I reach for his hand, steeling myself for the heat of his skin. "I promise, Julian. I won't let Scott down."

At that, he looks me in the eye.

"I know you won't," he almost whispers, and it's so easy to see how things could have been, if I'd never met Edward. But without Edward, I would never have come to Hollis, and when you're dealing with things like forever, at some point you have to stop playing endless games of what-if.

Squeezing his hand gently, I try to smile at him. "There might be a lot of postcards," I warn, trying to lighten the mood.

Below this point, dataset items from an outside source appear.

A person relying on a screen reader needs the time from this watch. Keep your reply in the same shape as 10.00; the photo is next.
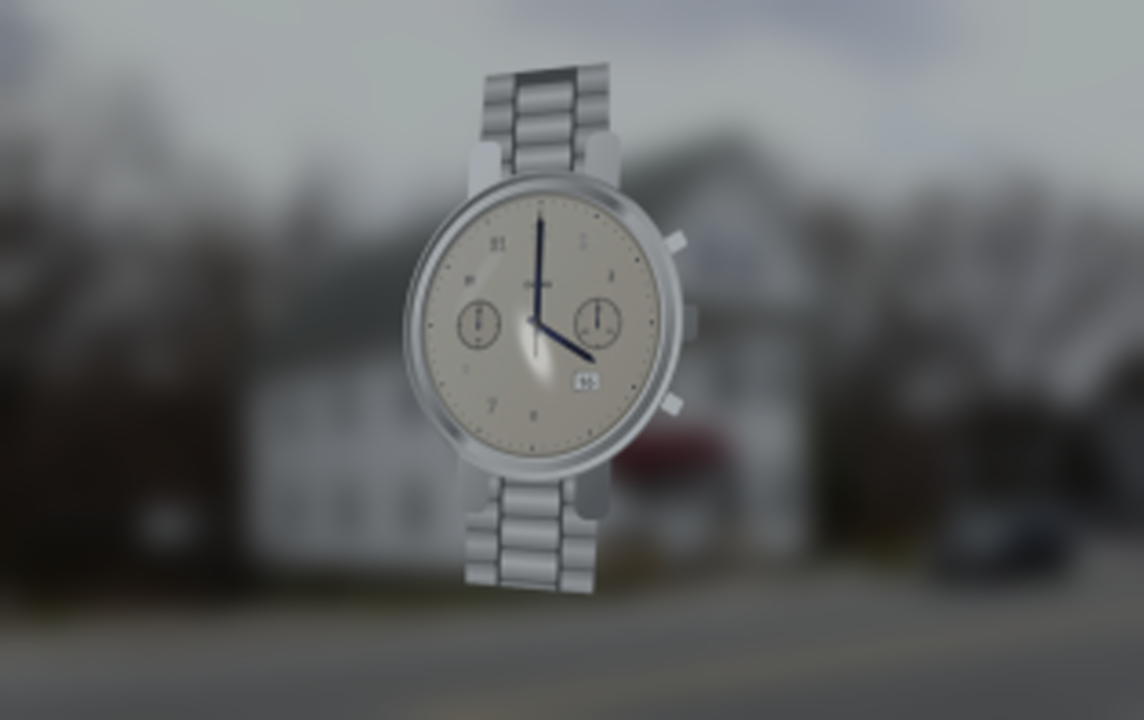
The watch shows 4.00
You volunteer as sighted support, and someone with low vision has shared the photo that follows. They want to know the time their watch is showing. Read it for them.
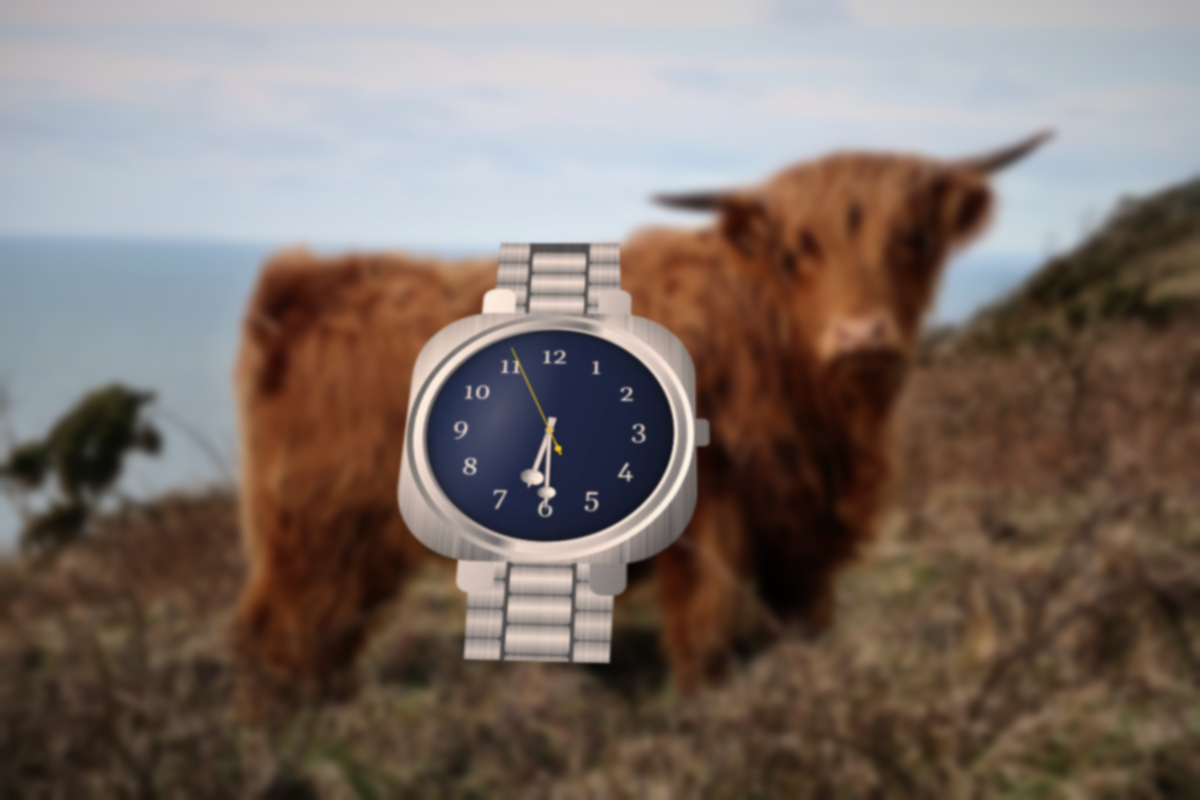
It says 6:29:56
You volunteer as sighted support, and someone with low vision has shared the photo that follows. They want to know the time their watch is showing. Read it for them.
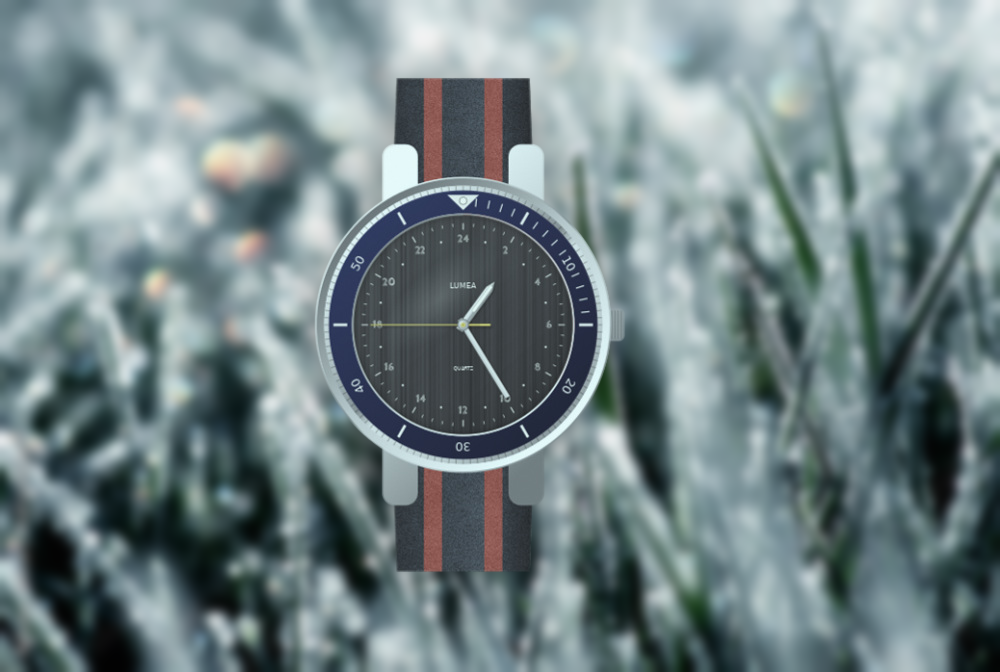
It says 2:24:45
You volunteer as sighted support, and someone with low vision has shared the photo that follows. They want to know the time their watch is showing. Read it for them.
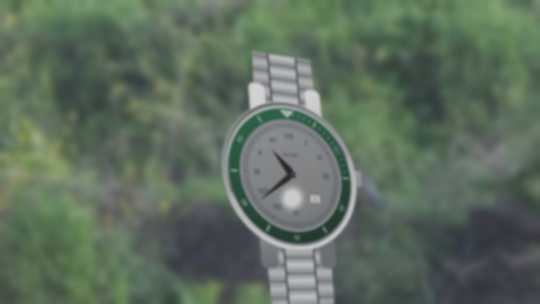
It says 10:39
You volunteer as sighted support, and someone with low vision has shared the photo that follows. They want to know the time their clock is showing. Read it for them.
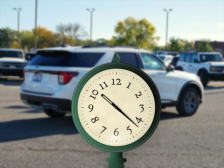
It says 10:22
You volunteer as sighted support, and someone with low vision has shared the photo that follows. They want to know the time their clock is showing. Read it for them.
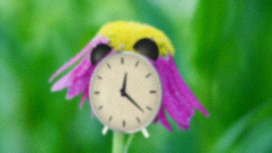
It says 12:22
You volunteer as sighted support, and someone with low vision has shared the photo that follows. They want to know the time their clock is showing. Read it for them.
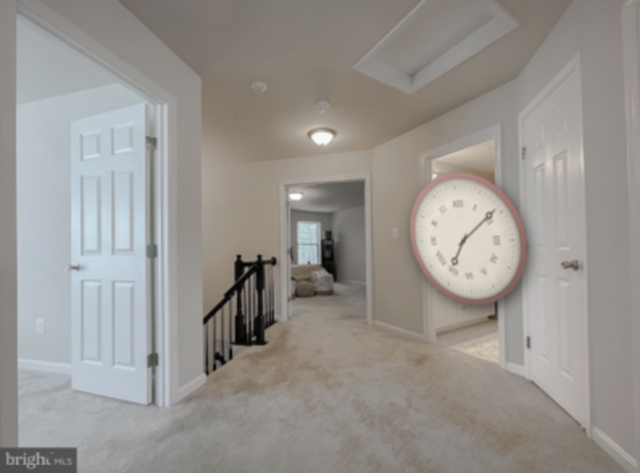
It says 7:09
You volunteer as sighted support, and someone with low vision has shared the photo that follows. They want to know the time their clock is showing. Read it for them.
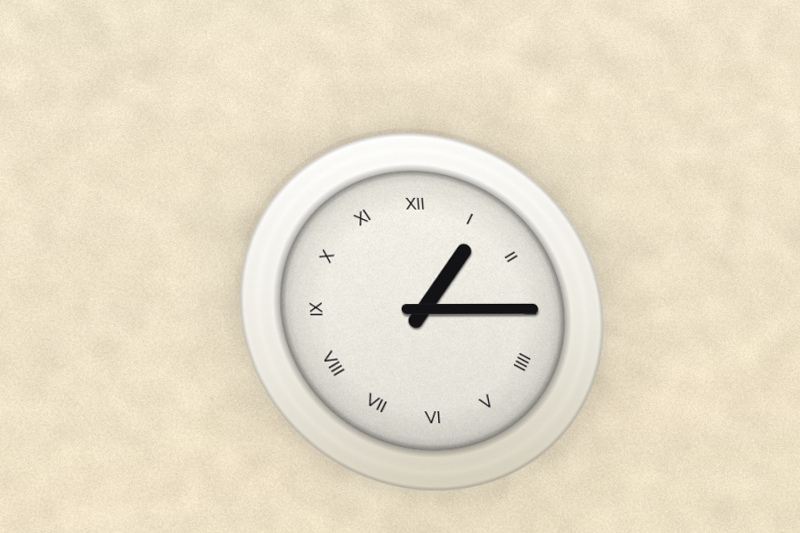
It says 1:15
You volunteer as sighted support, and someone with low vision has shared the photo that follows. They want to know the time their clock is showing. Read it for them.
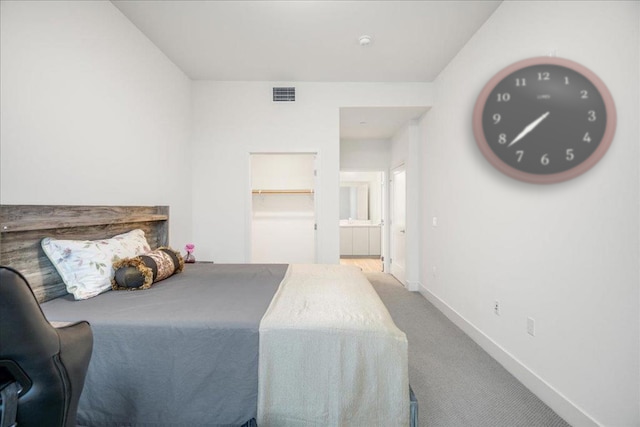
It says 7:38
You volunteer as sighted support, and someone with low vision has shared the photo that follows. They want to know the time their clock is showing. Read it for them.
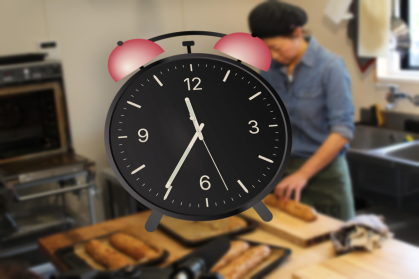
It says 11:35:27
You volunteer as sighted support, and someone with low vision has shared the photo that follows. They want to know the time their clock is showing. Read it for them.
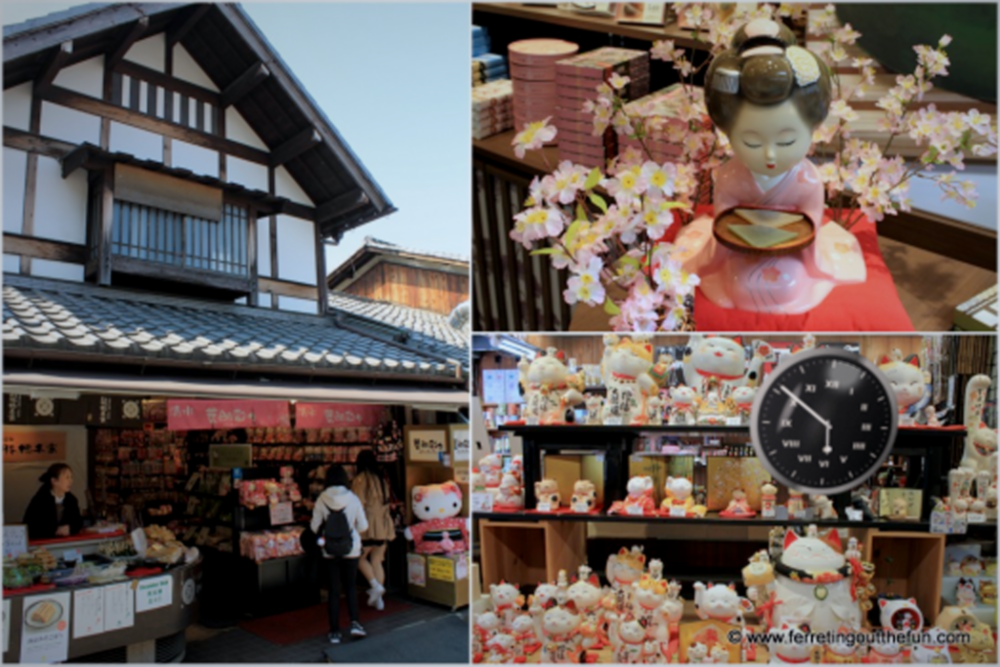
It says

Julian tries to smile back. "Maybe one day we'll follow your path. If I win the lottery, I'll let Scott pick a place every month, and we'll go."

I know then that when Edward realizes what I'm doing he will find a way to create a scholarship to allow Scott to travel the world with his dad. "You'll have to send postcards in return," I tell him, half-serious.

He just smiles and drops my hand.

"Goodbye, Isobel Whitlock."

He is gone. And so is Isobel Whitlock.

I finish up at the library and go to meet Edward; Bella soon-to-be Cullen goes to meet her fiancé. I find him at the hospital, taking a last minute look at patient charts.

"Let's go," I say, pulling at his arm. "Right now."

Edward looks puzzled.

"You know our flights to London aren't for another week, right?"

"I have somewhere I want us to go first."